The primary authority on which petitioner relies—Lynce—expressly supports this well-established definition of ex post facto legislation. In that case, the defendant, who had been found guilty in 1986, claimed the benefit of a sentence reduction pursuant to a 1987 statute designed to reduce prison overcrowding. The Florida legislature repealed that statute in 1992 and attempted to retroactively revoke all sentence reduction credits that had been issued under it. When the defendant challenged the 1992 statute as an ex post facto law, the government responded that he should not be entitled to the benefits of the 1987 statute because it was enacted after the date of his offense. The U.S. Supreme Court disagreed, but only in part. At the time of the offense, a very similar statute was in place, which had been passed in 1983. As the Court explained, both “statute[s] provided for reductions in a prisoner’s sentence when the population of the prison system exceeded a certain percentage of lawful capacity,” 98% under the 1983 statute, and 97.5% under the 1987 statute. Lynce v. Mathis, 519 U.S. 433, 448-49 (1997). Thus, the Court reasoned, “[t]he changes in the series of statutes authorizing the award of overcrowding [sentence reductions] do not affect [the defendant]’s core ex post facto claim,” as he “could have accumulated [reductions] under the [1983] provision in much the same manner as he did under the [1987] statute.” Id. at 449. But the Court went on:

We recognize, however, that although the differences in the statutes did not affect petitioner’s central entitlement to [a sentence reduction], they may have affected the precise amount of [reduction credits] he received. Between 1988 and 1992, the [reduction] credits were authorized when the prison reached 97.5% capacity rather than 98% capacity as under the [1983] statute. If the prison population did not exceed 98% of capacity between 1988 and 1992, and if petitioner received [reduction credits] during those years, there is force to the argument that the cancellation of that portion of [his sentence reduction] did not violate the Ex Post Facto Clause. Id. at 448-49.

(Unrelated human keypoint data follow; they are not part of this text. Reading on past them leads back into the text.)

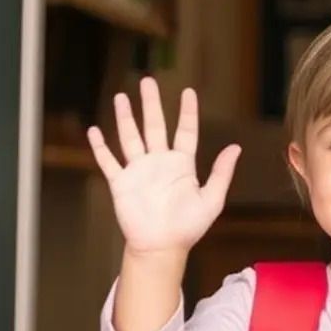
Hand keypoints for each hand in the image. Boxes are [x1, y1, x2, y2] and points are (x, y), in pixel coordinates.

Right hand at [88, 77, 241, 256]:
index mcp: (182, 165)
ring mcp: (139, 171)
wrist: (162, 248)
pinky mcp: (121, 183)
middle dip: (151, 104)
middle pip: (154, 126)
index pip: (185, 131)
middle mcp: (159, 163)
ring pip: (130, 138)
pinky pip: (109, 162)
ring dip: (125, 118)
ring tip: (121, 97)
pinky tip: (95, 131)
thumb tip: (235, 147)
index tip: (188, 92)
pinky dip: (101, 147)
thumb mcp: (211, 199)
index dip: (187, 112)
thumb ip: (222, 173)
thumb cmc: (188, 227)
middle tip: (147, 81)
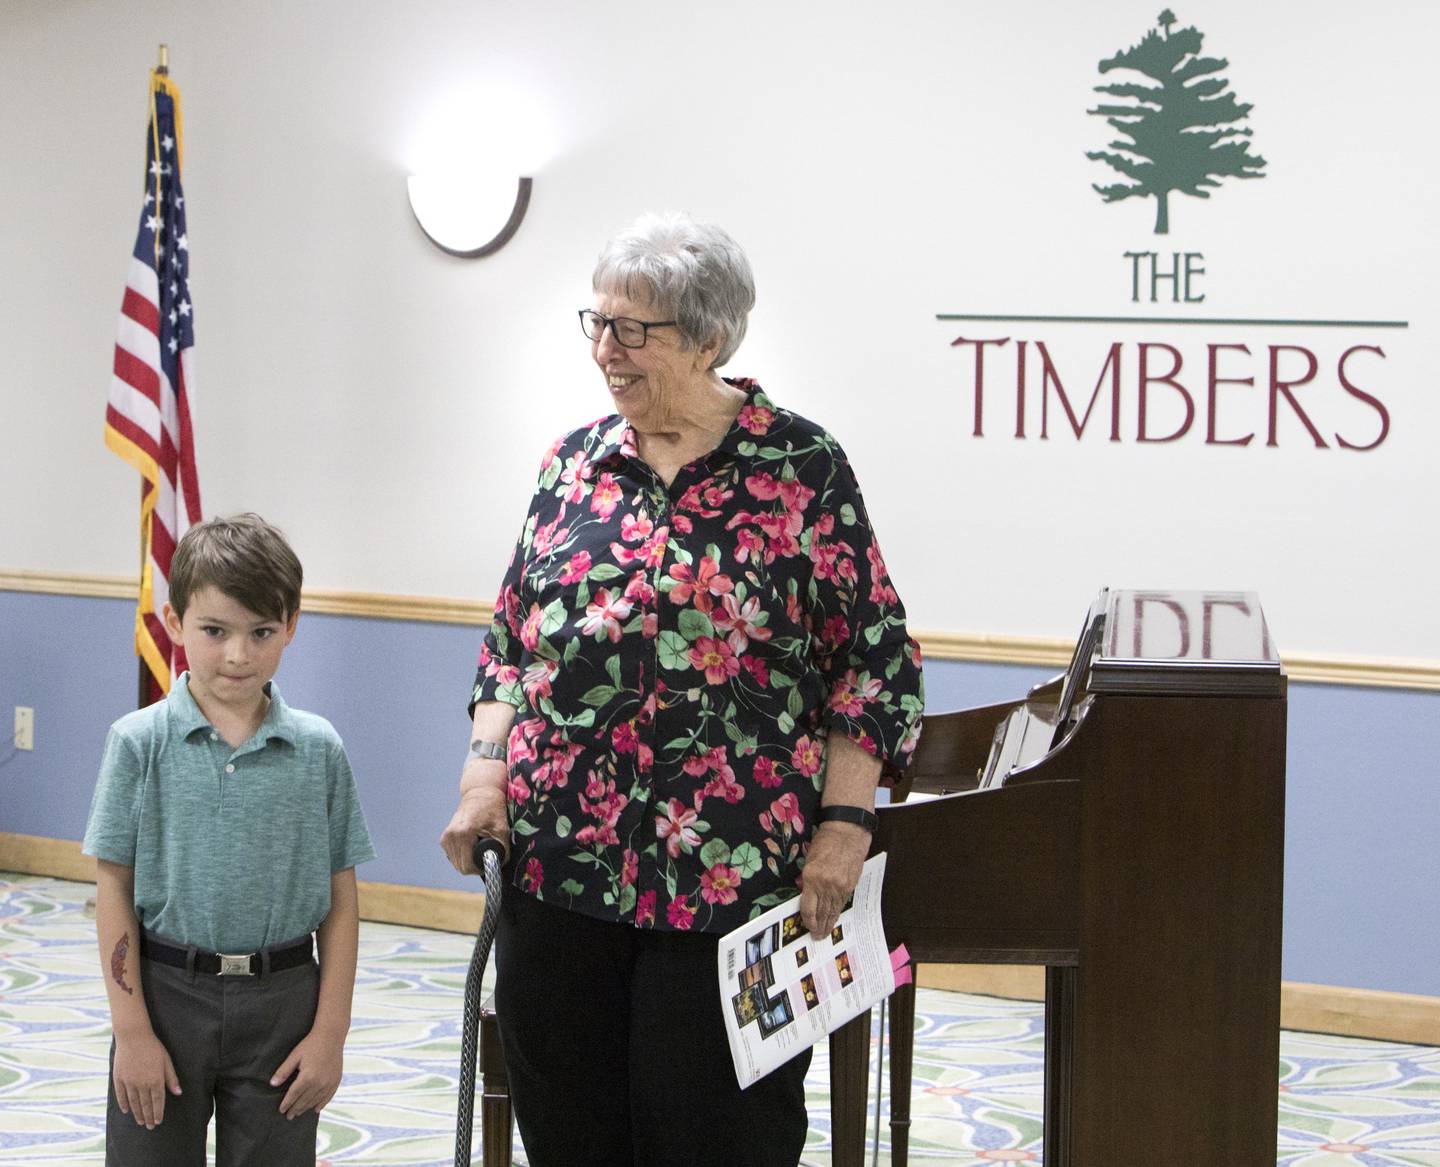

In other words, the ex post facto clause guaranteed the defendant the benefits of the sentencing laws that were in place at the time he committed the crime, not any additional benefits that were enacted afterwards.

Neither Weaver nor Stonger, to which the Petitioner also points this Court, are to the contrary. Both involved the government attempting to deprive a criminal defendant of a benefit that existed at the time of the underlying criminal conduct. See Weaver v. Graham, 450 U.S. 24, 26 (1981) (holding a statute was an unconstitutional ex post facto law when it deprived a prisoner of sentence reduction credits that they had already been awarded under the “statute in place on both the date of the[ir] offense and the date of sentencing.”); Stogner v. California, 539 U.S. 607, 610 (2003) (same where a statute authorized prosecutions when the statute of limitations in place “at the time the crimes were allegedly committed” had expired). And the relatively limited discussion of the meaning of ex post facto legislation in our regional legislative history is of a part. See, e.g., Statement of Legislator Sopo (Apr. 1, 2015) (“Citizens can still be tried for a crime based on the law as it was at the time under this bill.”).


In sum, the Court should hold that the Resolution to Restore Regional Accountability does not authorize ex post facto trial and is thus consistent with the Charter. But even if the Court finds that the criminal applications of the Resolution are unconstitutional, it should limit its holding accordingly and allow the Resolution’s civil applications to remain operative.